Roy Andersson‘s films are a rare Swedish treat, only coming after we patiently wait for him to carefully assemble those meticulous Studio 24 sets necessary to his peculiar works. His latest, A Pigeon Sat on a Branch Reflecting on Existence, doesn’t stray from the template of 2000’s Songs from the Second Floor or 2007’s You, The Living — the first two parts of a ‘living trilogy’ now concluded — but stagnation is hardly an issue with Andersson. All three films are collections of modern-life tableaux, ranging from the trivial to the absurd and often merging the two. They invariably display tremendous wit and unsettling undertones during elaborate fixed shots where people barely move – yet the sketch is often over before you’re done processing the rich details and the amount of information it contained.
Within Pigeon is a loose narrative thread that follows two salesmen and their failed attempts to illustrate the virtues of half-price vampire teeth (“with extra-long fangs”) and “One-Tooth Pete” masks. Each new mini-episode carries no guarantee of who’s going to show up, though. You could be looking at yet another doomed sales pitch in a grimy café for a few minutes before Swedish King Charles XII stops by — horses and army in tow — for a glass of water on his way to a Russian war campaign.
The humor wouldn’t work (nor exist, for that matter) in a more traditional mise-en-scène. In Andersson’s cinema, the images come before anything else — plucked from a dream or logically played out in his mind, the director lines them up in storyboard form and then proceeds to build whatever set his fantasy needs. The years seem to have pushed Andersson outside more and more often, but the room remains his natural habitat. Not unlike an upside-down counterpoint to Ulrich Seidl’s latest documentary, In the Basement, this constant tension between a confined space and the human oddity inside it fuels these vital, moving, and often simply laugh-out-loud creations.
Andersson’s exteriors, rendered digitally for the first time with DP István Borbás, are rendered even more sharply in charcoal-like contours, a pleasing reminder of the huge influence painting has on the director’s style. Inside, his rooms, bars, hallways, and offices drown in a sea of muted colors, a visual tidiness highlighting his famous compositions. No room is ever sealed off in Pigeon, and the customary use of deep focus means there are always door frames within door frames, teasing nesting-doll miniatures of the main shot, or large windows to let depth of field run wild.

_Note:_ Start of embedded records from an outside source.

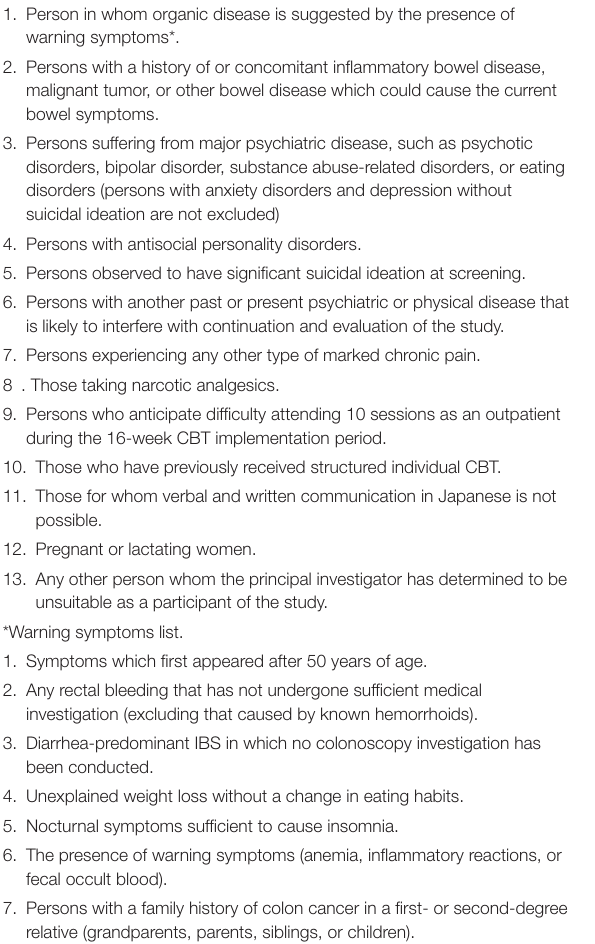
TABLE 1 | Eligibility criteria and warning symptoms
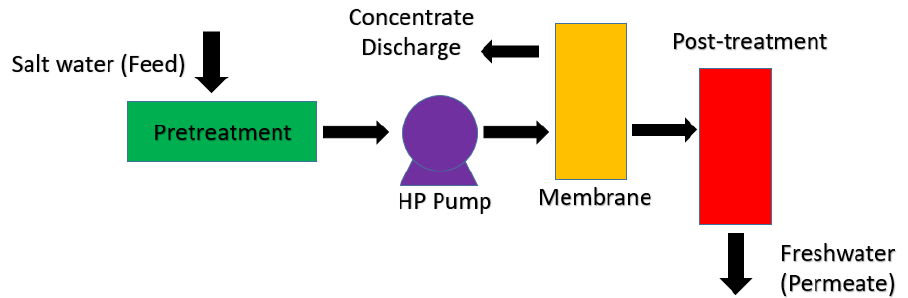
Figure 6. A conventional reverse osmosis Figure 8. A conventional reverse osmosis system.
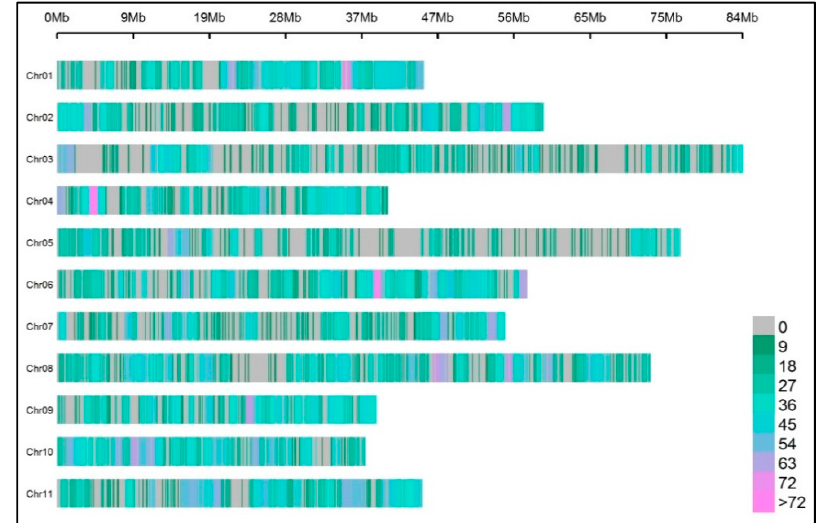
Figure 5. Distribution of 15,950 SNPs in the 11 chromosomes of E. grandis reference genome, NextSeq 24-plex run (1 Mb window).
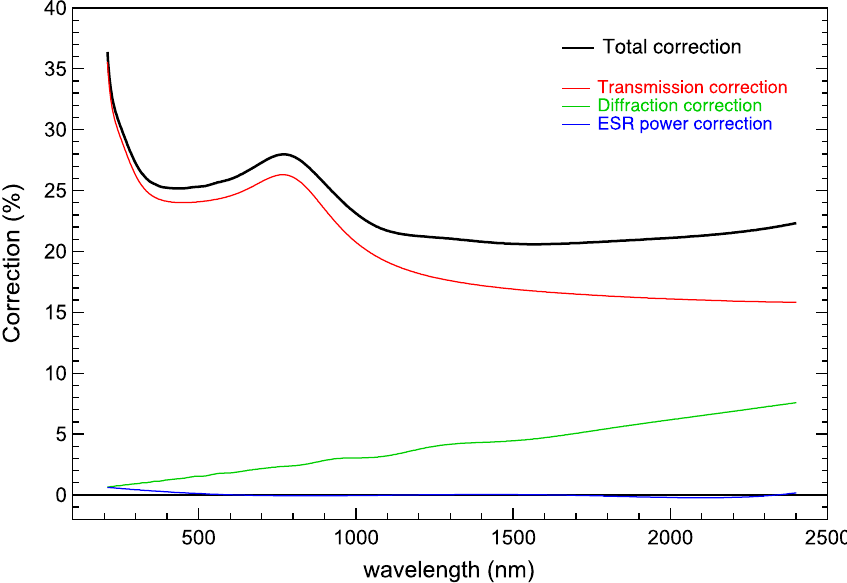
Figure 11. Plot of the measurement equation spectrally dependent corrections. These represent the known “photon-loss” factors that must be accounted for in deriving the true SSI from the measured detected power at the ESR (see text).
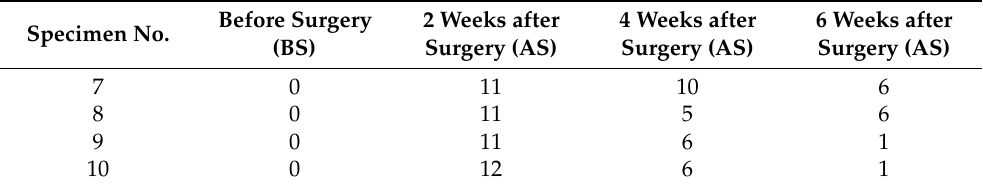
Table 7. Clinical score distribution across group two.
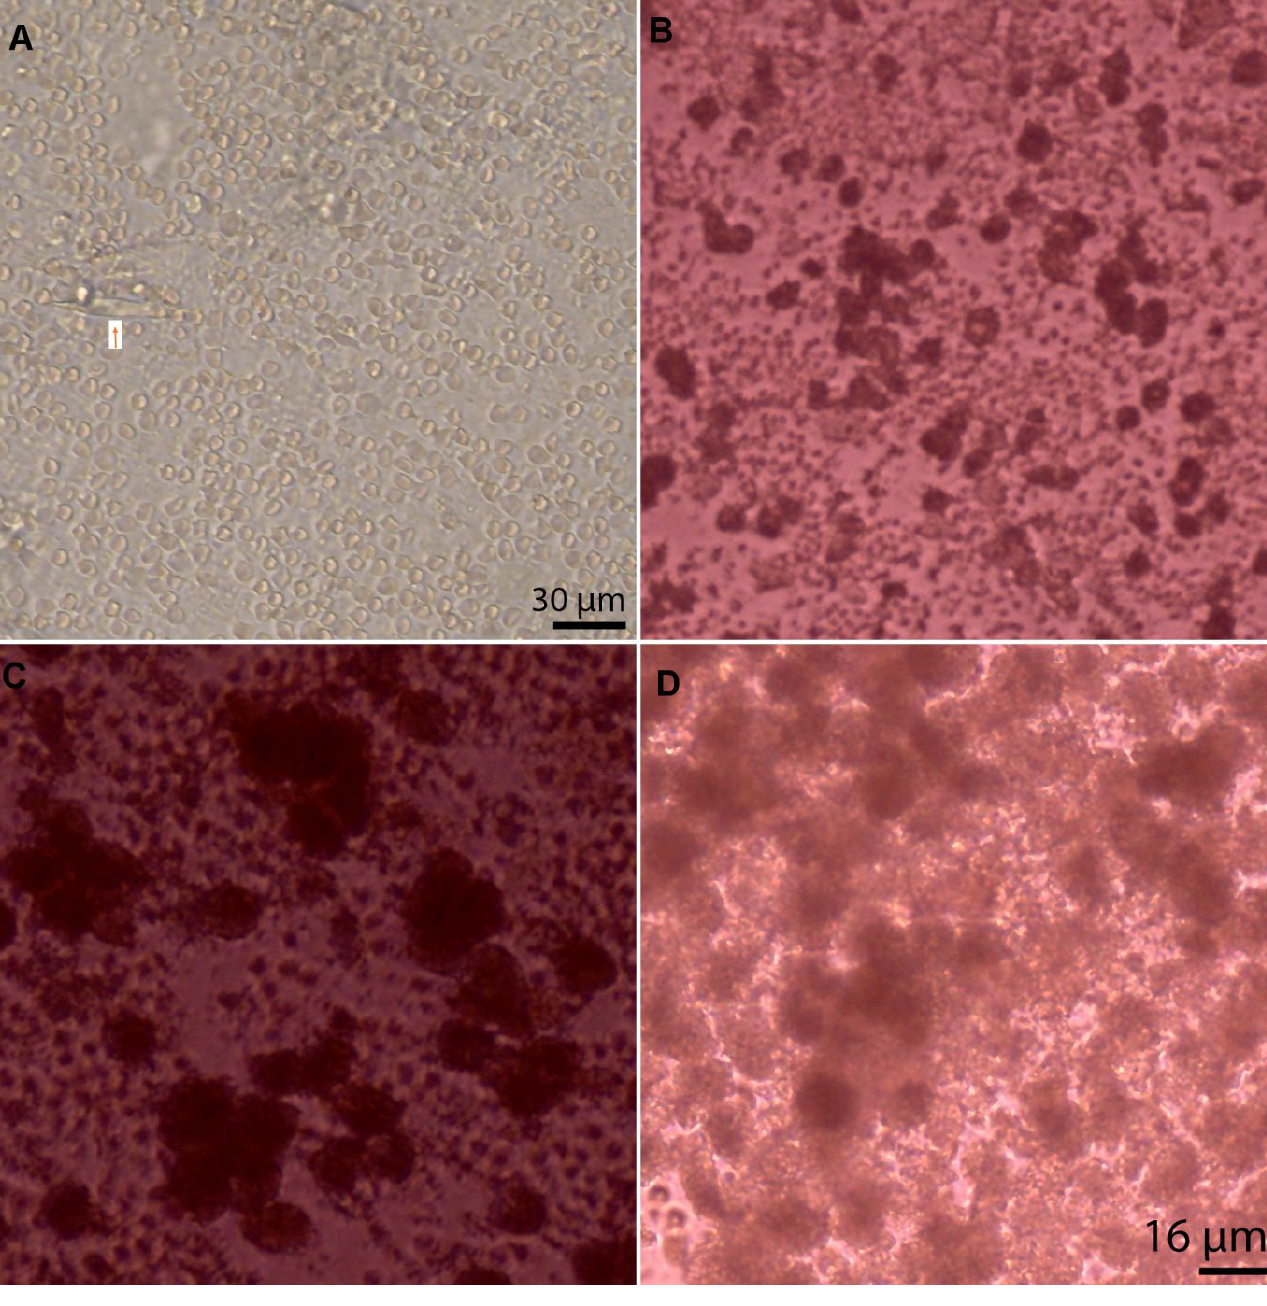
Figure 4. Harvest from each lesion demonstrating different quantity and type of cells being extracted. ( A ) Cell extract 24 h post culture prior to spin reveals a mixture of different cell types. Arrow points towards a fibroblast (20× zoom); ( B ) 2 days post culture; ( C ) 4 days post culture; ( D ) 6 days post culture (40× zoom).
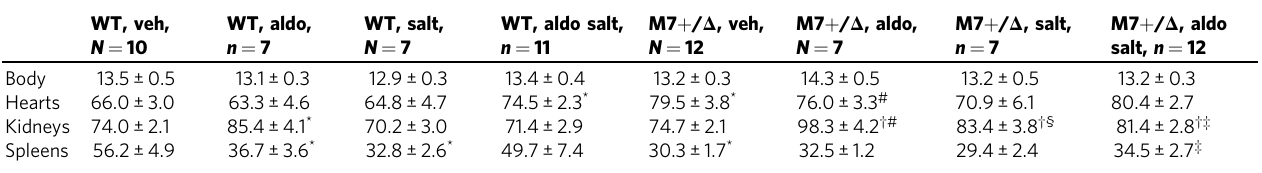
Body (g) and organ weight (mg) were normalized by tibia length (cm). Data is expressed as mean±SEM. * p <0.05 vs WT veh; † p <0.05 vs M7 + / Δ veh; ‡ p <0.05 M7 + / Δ aldo-salt vs WT aldo-salt; # p <0.05 M7 + / Δ aldo vs WT aldo; § p <0.05 M7 + / Δ salt vs WT salt.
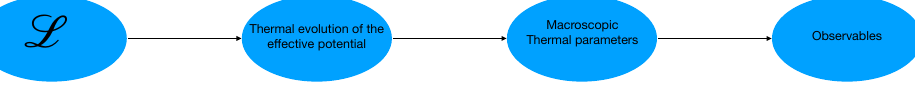
Figure 1 . The uncertainty in linking a particular model with a set of observables is conceptually presented above. The break down of perturbation theory at finite temperature is the dominant error in the prediction of the evolution of the effective potential and ultimately non-perturbative methods might be required to predict macroscopic thermal parameters. The macroscopic thermal parameters of interest are often taken to be the latent heat, the time scale of the transition (usually approximated), the bubble wall velocity and the temperature of percolation, but if one desires to have an accurate prediction one needs the fluid velocity, the wall velocity, the mean bubble separation, the percolation temperature and the lifetime of the acoustic source (see also figure 1 of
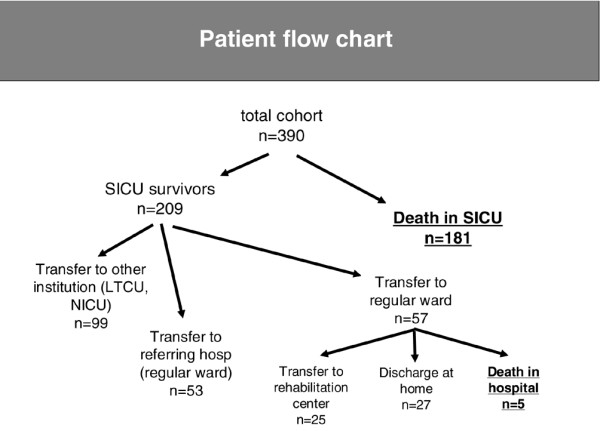
Patient flow after inclusion in the study. LTCU, long-term care unit; NICU, neurological intensive care unit; SICU, surgical intensive care unit.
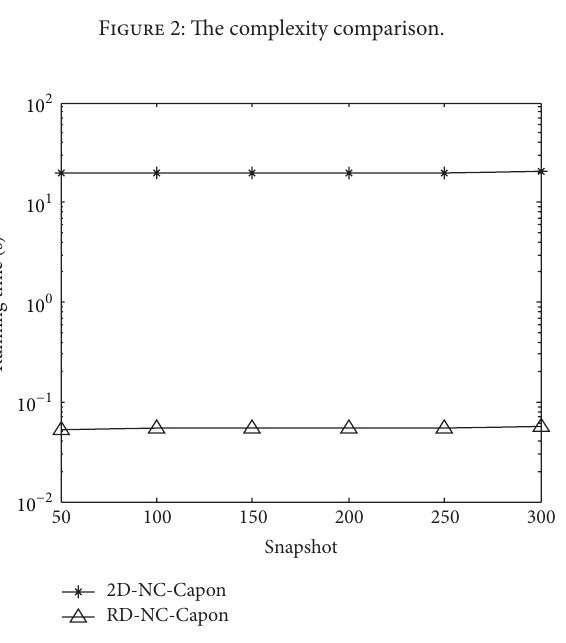
Figure 2: The complexity comparison.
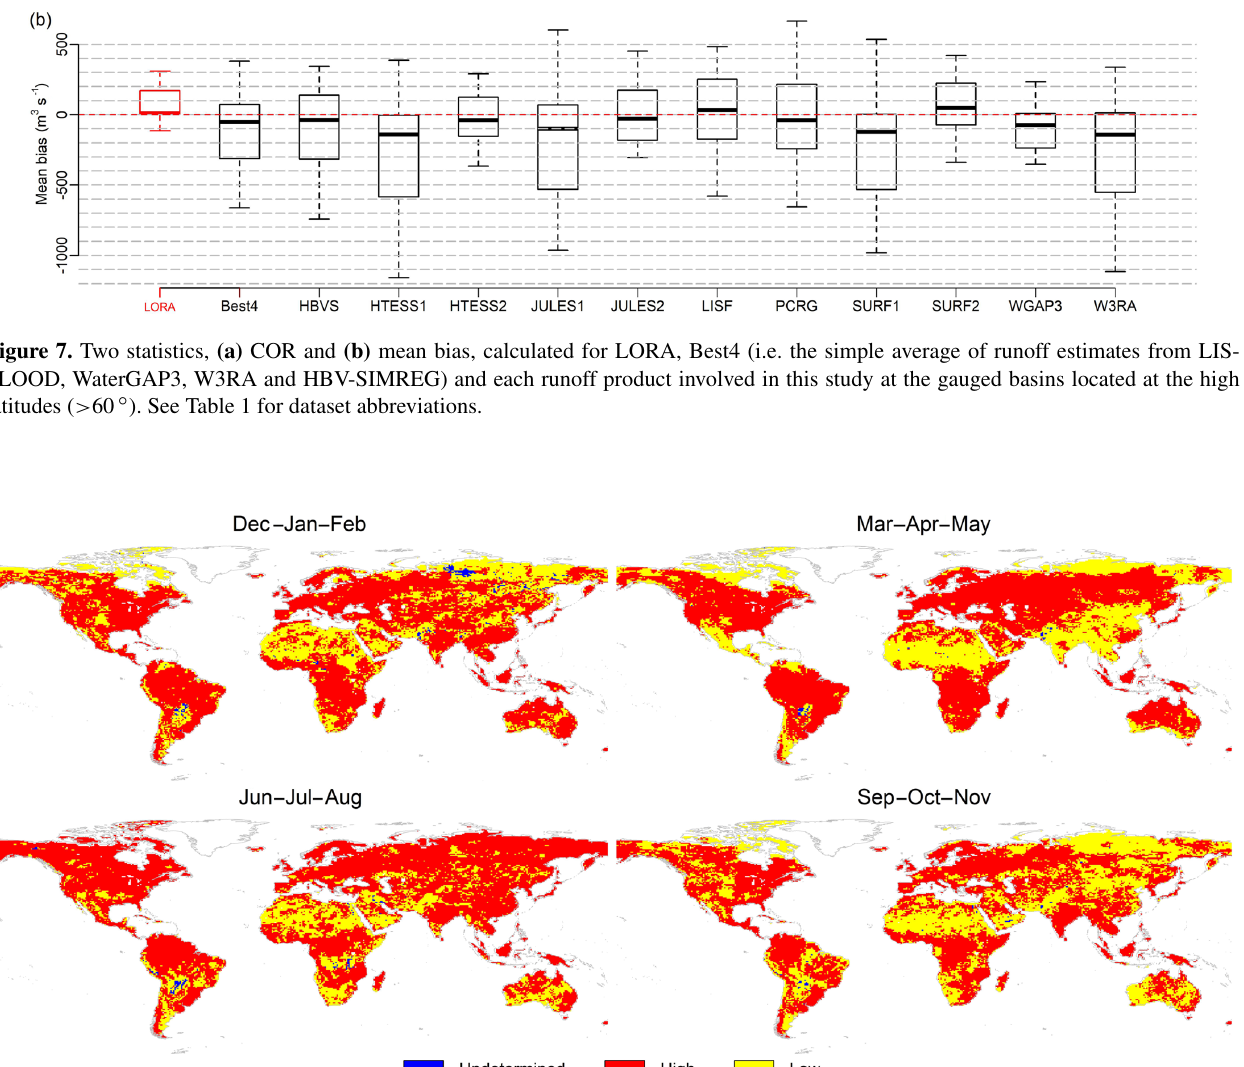
Figure 8. Seasonal reliability, defined as high ( mean runoff uncertainty mined (mean runoff = 0, in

The camera is always at a distance, too. The palish, grey make-up covering the actors’ faces is simply presented and never investigated, turning the repetition of leitmotifs like “I’m happy to hear you’re doing fine” and “we want people to have fun” into yet another macabre source of irony.
Death and despair are explicitly present throughout the film, whether it’s following the salesmen from one store to the next, or moving from a flashback to a dream. (An impromptu song-and-dance number at Limping Lotte’s bar, with its sudden glimpse into 1943, is among the best Andersson sequences ever.) It’s a gloomy feeling, not devoid of a certain disorientation — like “a horrible thing happened, and I was part of it” — but there’s immense pleasure in it all.
A Pigeon Sat on a Branch Reflecting on Existence premiering at Venice and is seeking U.S. distribution.